(EXCERPTED DATA Opens)

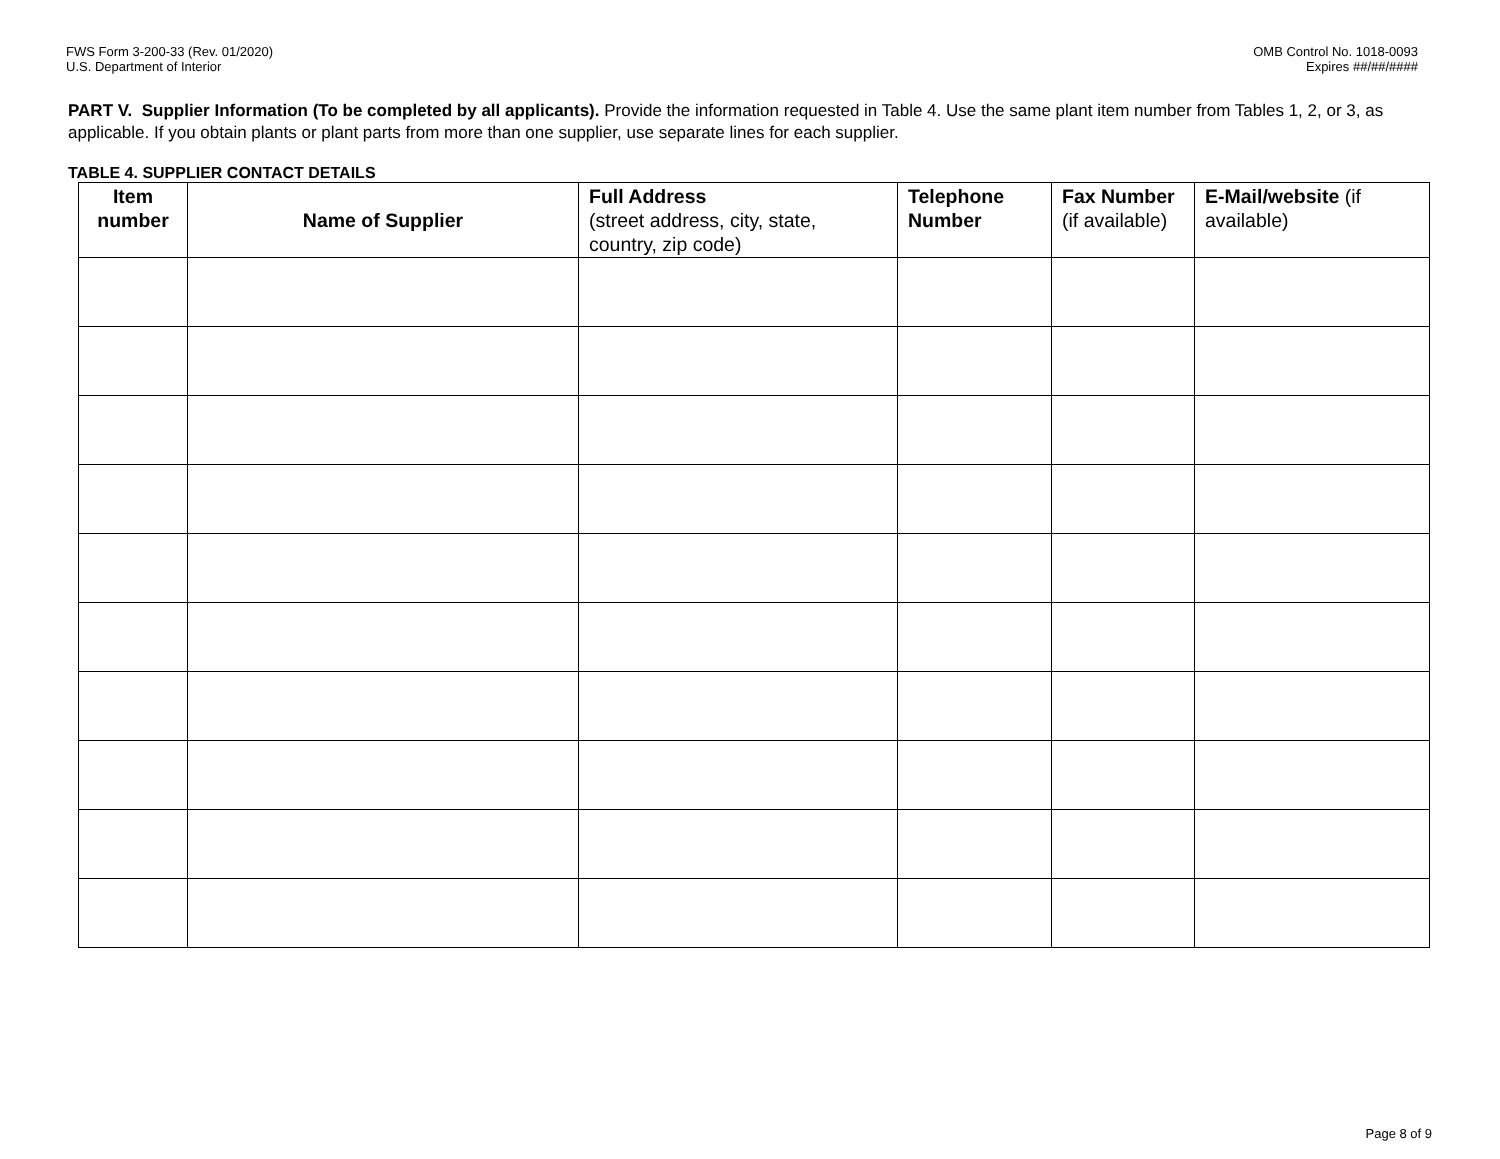FWS Form 3-200-33 (Rev. 01/2020)
U.S. Department of Interior
OMB Control No. 1018-0093
Expires ##/##/####
PART V. Supplier Information (To be completed by all applicants). Provide the information requested in Table 4. Use the same plant item number from Tables 1, 2, or 3, as applicable. If you obtain plants or plant parts from more than one supplier, use separate lines for each supplier.
TABLE 4. SUPPLIER CONTACT DETAILS
| Item number | Name of Supplier | Full Address (street address, city, state, country, zip code) | Telephone Number | Fax Number (if available) | E-Mail/website (if available) |
| --- | --- | --- | --- | --- | --- |
Page 8 of 9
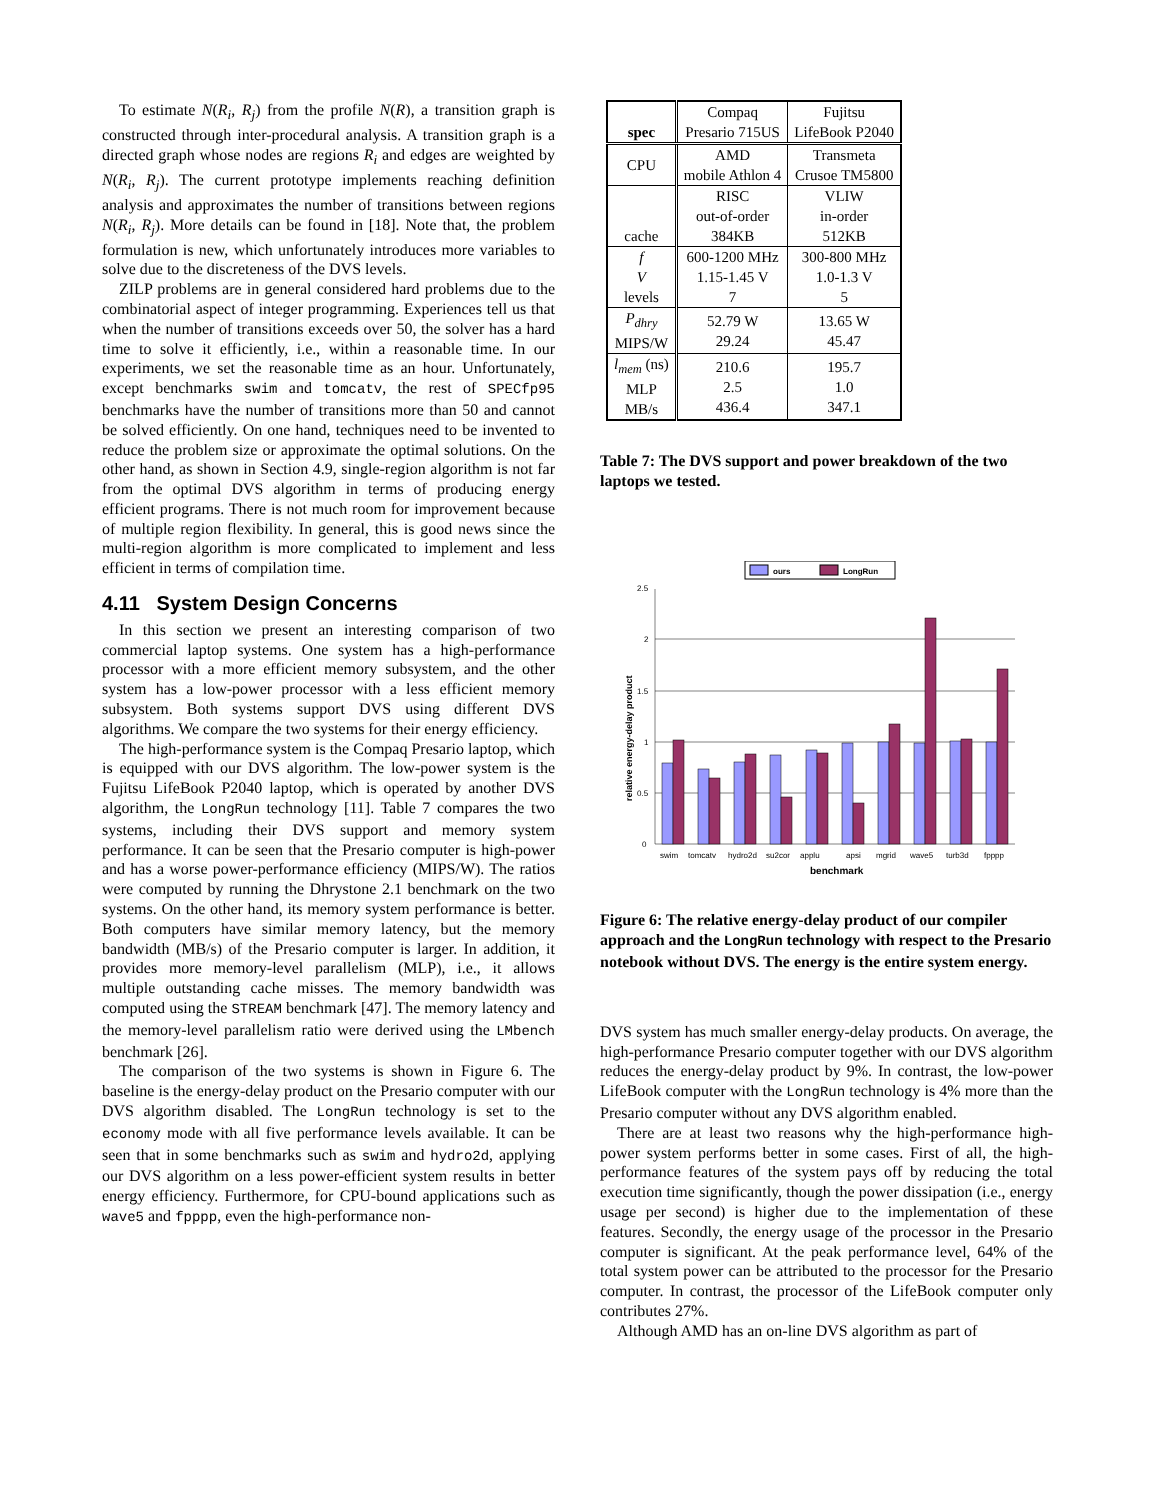To estimate N(R<sub>i</sub>, R<sub>j</sub>) from the profile N(R), a transition graph is constructed through inter-procedural analysis. A transition graph is a directed graph whose nodes are regions R<sub>i</sub> and edges are weighted by N(R<sub>i</sub>, R<sub>j</sub>). The current prototype implements reaching definition analysis and approximates the number of transitions between regions N(R<sub>i</sub>, R<sub>j</sub>). More details can be found in [18]. Note that, the problem formulation is new, which unfortunately introduces more variables to solve due to the discreteness of the DVS levels.
ZILP problems are in general considered hard problems due to the combinatorial aspect of integer programming. Experiences tell us that when the number of transitions exceeds over 50, the solver has a hard time to solve it efficiently, i.e., within a reasonable time. In our experiments, we set the reasonable time as an hour. Unfortunately, except benchmarks swim and tomcatv, the rest of SPECfp95 benchmarks have the number of transitions more than 50 and cannot be solved efficiently. On one hand, techniques need to be invented to reduce the problem size or approximate the optimal solutions. On the other hand, as shown in Section 4.9, single-region algorithm is not far from the optimal DVS algorithm in terms of producing energy efficient programs. There is not much room for improvement because of multiple region flexibility. In general, this is good news since the multi-region algorithm is more complicated to implement and less efficient in terms of compilation time.
4.11 System Design Concerns
In this section we present an interesting comparison of two commercial laptop systems. One system has a high-performance processor with a more efficient memory subsystem, and the other system has a low-power processor with a less efficient memory subsystem. Both systems support DVS using different DVS algorithms. We compare the two systems for their energy efficiency.
The high-performance system is the Compaq Presario laptop, which is equipped with our DVS algorithm. The low-power system is the Fujitsu LifeBook P2040 laptop, which is operated by another DVS algorithm, the LongRun technology [11]. Table 7 compares the two systems, including their DVS support and memory system performance. It can be seen that the Presario computer is high-power and has a worse power-performance efficiency (MIPS/W). The ratios were computed by running the Dhrystone 2.1 benchmark on the two systems. On the other hand, its memory system performance is better. Both computers have similar memory latency, but the memory bandwidth (MB/s) of the Presario computer is larger. In addition, it provides more memory-level parallelism (MLP), i.e., it allows multiple outstanding cache misses. The memory bandwidth was computed using the STREAM benchmark [47]. The memory latency and the memory-level parallelism ratio were derived using the LMbench benchmark [26].
The comparison of the two systems is shown in Figure 6. The baseline is the energy-delay product on the Presario computer with our DVS algorithm disabled. The LongRun technology is set to the economy mode with all five performance levels available. It can be seen that in some benchmarks such as swim and hydro2d, applying our DVS algorithm on a less power-efficient system results in better energy efficiency. Furthermore, for CPU-bound applications such as wave5 and fpppp, even the high-performance non-
| spec | Compaq Presario 715US | Fujitsu LifeBook P2040 |
| CPU | AMD mobile Athlon 4 | Transmeta Crusoe TM5800 |
| cache | RISC out-of-order 384KB | VLIW in-order 512KB |
| f V levels | 600-1200 MHz 1.15-1.45 V 7 | 300-800 MHz 1.0-1.3 V 5 |
| P<sub>dhry</sub> MIPS/W | 52.79 W 29.24 | 13.65 W 45.47 |
| l<sub>mem</sub> (ns) MLP MB/s | 210.6 2.5 436.4 | 195.7 1.0 347.1 |
Table 7: The DVS support and power breakdown of the two laptops we tested.
ours
LongRun
0
0.5
1
1.5
2
2.5
relative energy-delay product
swim
tomcatv
hydro2d
su2cor
applu
apsi
mgrid
wave5
turb3d
fpppp
benchmark
Figure 6: The relative energy-delay product of our compiler approach and the LongRun technology with respect to the Presario notebook without DVS. The energy is the entire system energy.
DVS system has much smaller energy-delay products. On average, the high-performance Presario computer together with our DVS algorithm reduces the energy-delay product by 9%. In contrast, the low-power LifeBook computer with the LongRun technology is 4% more than the Presario computer without any DVS algorithm enabled.
There are at least two reasons why the high-performance high-power system performs better in some cases. First of all, the high-performance features of the system pays off by reducing the total execution time significantly, though the power dissipation (i.e., energy usage per second) is higher due to the implementation of these features. Secondly, the energy usage of the processor in the Presario computer is significant. At the peak performance level, 64% of the total system power can be attributed to the processor for the Presario computer. In contrast, the processor of the LifeBook computer only contributes 27%.
Although AMD has an on-line DVS algorithm as part of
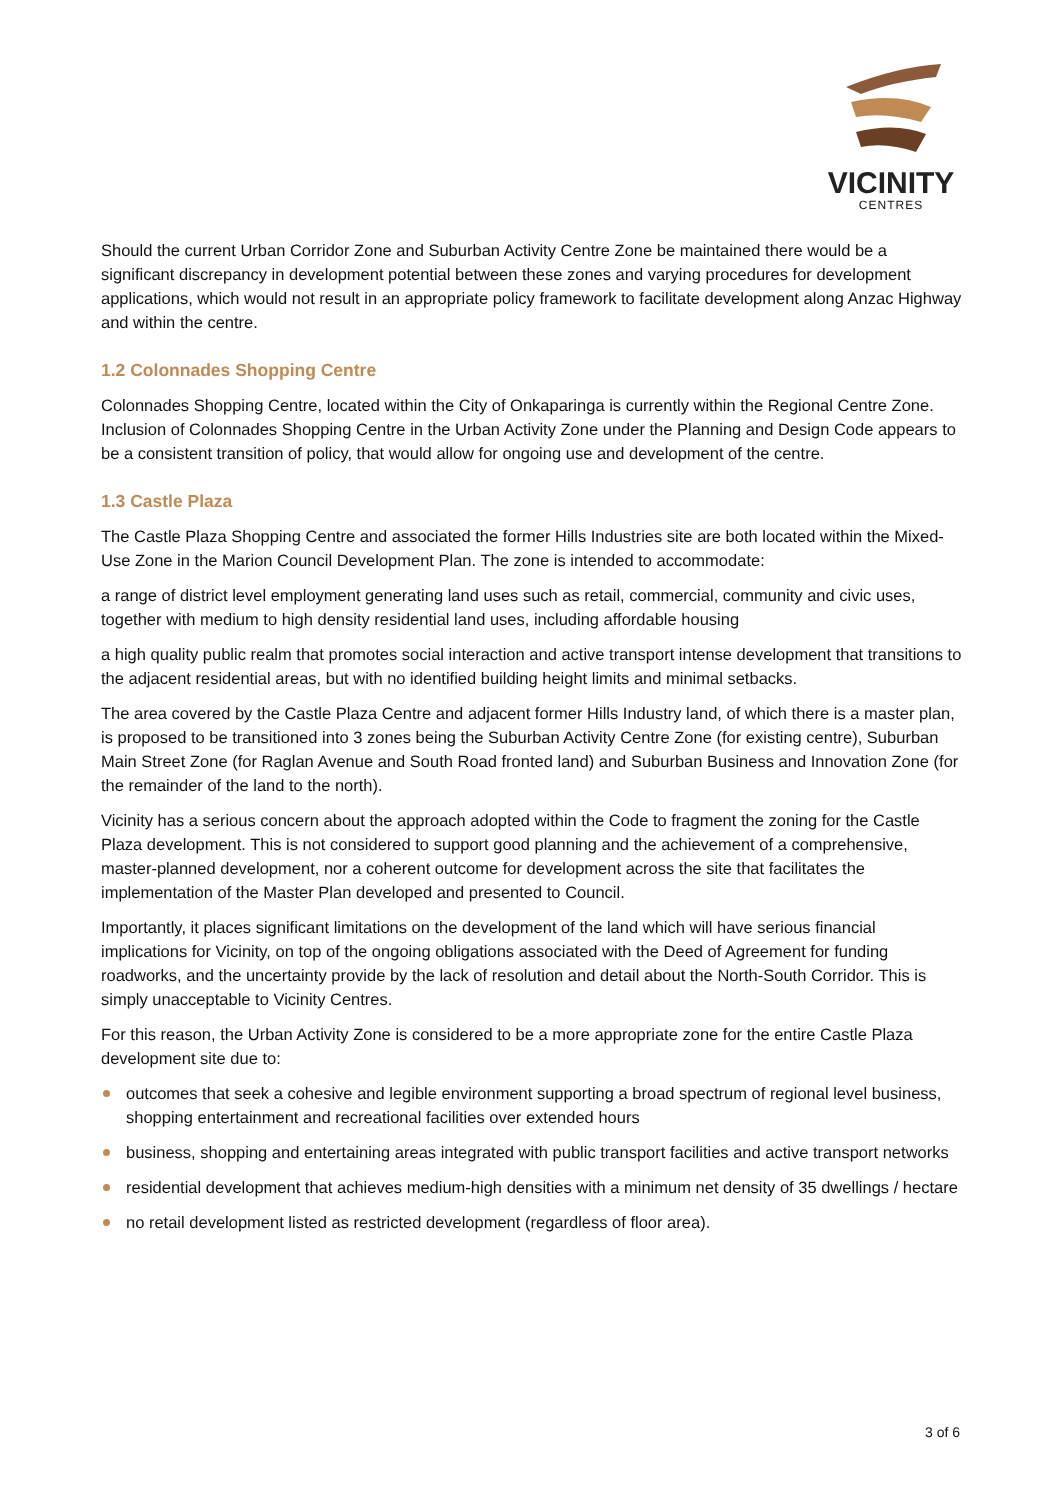VICINITY
CENTRES
Should the current Urban Corridor Zone and Suburban Activity Centre Zone be maintained there would be a significant discrepancy in development potential between these zones and varying procedures for development applications, which would not result in an appropriate policy framework to facilitate development along Anzac Highway and within the centre.
1.2 Colonnades Shopping Centre
Colonnades Shopping Centre, located within the City of Onkaparinga is currently within the Regional Centre Zone. Inclusion of Colonnades Shopping Centre in the Urban Activity Zone under the Planning and Design Code appears to be a consistent transition of policy, that would allow for ongoing use and development of the centre.
1.3 Castle Plaza
The Castle Plaza Shopping Centre and associated the former Hills Industries site are both located within the Mixed-Use Zone in the Marion Council Development Plan. The zone is intended to accommodate:
a range of district level employment generating land uses such as retail, commercial, community and civic uses, together with medium to high density residential land uses, including affordable housing
a high quality public realm that promotes social interaction and active transport intense development that transitions to the adjacent residential areas, but with no identified building height limits and minimal setbacks.
The area covered by the Castle Plaza Centre and adjacent former Hills Industry land, of which there is a master plan, is proposed to be transitioned into 3 zones being the Suburban Activity Centre Zone (for existing centre), Suburban Main Street Zone (for Raglan Avenue and South Road fronted land) and Suburban Business and Innovation Zone (for the remainder of the land to the north).
Vicinity has a serious concern about the approach adopted within the Code to fragment the zoning for the Castle Plaza development. This is not considered to support good planning and the achievement of a comprehensive, master-planned development, nor a coherent outcome for development across the site that facilitates the implementation of the Master Plan developed and presented to Council.
Importantly, it places significant limitations on the development of the land which will have serious financial implications for Vicinity, on top of the ongoing obligations associated with the Deed of Agreement for funding roadworks, and the uncertainty provide by the lack of resolution and detail about the North-South Corridor. This is simply unacceptable to Vicinity Centres.
For this reason, the Urban Activity Zone is considered to be a more appropriate zone for the entire Castle Plaza development site due to:
outcomes that seek a cohesive and legible environment supporting a broad spectrum of regional level business, shopping entertainment and recreational facilities over extended hours
business, shopping and entertaining areas integrated with public transport facilities and active transport networks
residential development that achieves medium-high densities with a minimum net density of 35 dwellings / hectare
no retail development listed as restricted development (regardless of floor area).
3 of 6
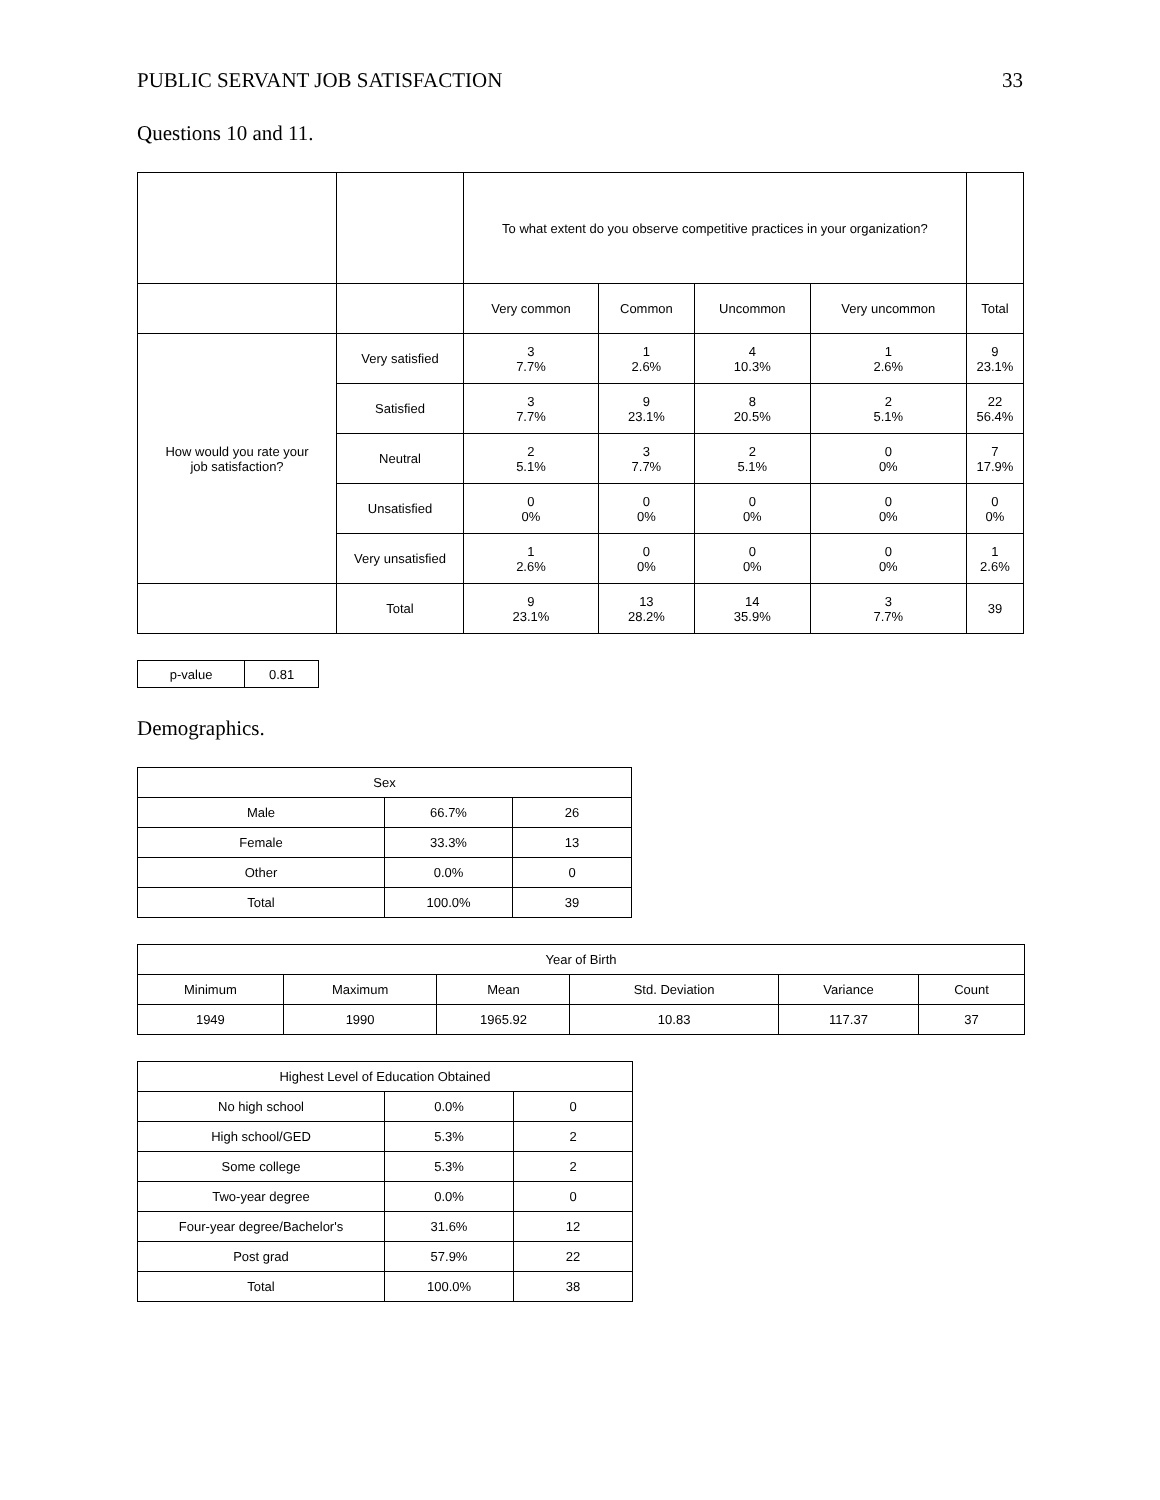PUBLIC SERVANT JOB SATISFACTION 33
Questions 10 and 11.
| | | To what extent do you observe competitive practices in your organization? | | | | |
| | | Very common | Common | Uncommon | Very uncommon | Total |
| How would you rate your job satisfaction? | Very satisfied | 3 7.7% | 1 2.6% | 4 10.3% | 1 2.6% | 9 23.1% |
| | Satisfied | 3 7.7% | 9 23.1% | 8 20.5% | 2 5.1% | 22 56.4% |
| | Neutral | 2 5.1% | 3 7.7% | 2 5.1% | 0 0% | 7 17.9% |
| | Unsatisfied | 0 0% | 0 0% | 0 0% | 0 0% | 0 0% |
| | Very unsatisfied | 1 2.6% | 0 0% | 0 0% | 0 0% | 1 2.6% |
| | Total | 9 23.1% | 13 28.2% | 14 35.9% | 3 7.7% | 39 |
| p-value | 0.81 |
Demographics.
| Sex | | |
| --- | --- | --- |
| Male | 66.7% | 26 |
| Female | 33.3% | 13 |
| Other | 0.0% | 0 |
| Total | 100.0% | 39 |
| Year of Birth | | | | | |
| --- | --- | --- | --- | --- | --- |
| Minimum | Maximum | Mean | Std. Deviation | Variance | Count |
| 1949 | 1990 | 1965.92 | 10.83 | 117.37 | 37 |
| Highest Level of Education Obtained | | |
| --- | --- | --- |
| No high school | 0.0% | 0 |
| High school/GED | 5.3% | 2 |
| Some college | 5.3% | 2 |
| Two-year degree | 0.0% | 0 |
| Four-year degree/Bachelor's | 31.6% | 12 |
| Post grad | 57.9% | 22 |
| Total | 100.0% | 38 |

(EXCERPTED DATA Closes)

WORK INSTRUCTION: Set down, exactly as they appear above, all lines from the one that has "outcomes that seek" down to the one that has "business, shopping and", including those two and no others.

RESPONSE BELOW:
outcomes that seek a cohesive and legible environment supporting a broad spectrum of regional level business, shopping entertainment and recreational facilities over extended hours
business, shopping and entertaining areas integrated with public transport facilities and active transport networks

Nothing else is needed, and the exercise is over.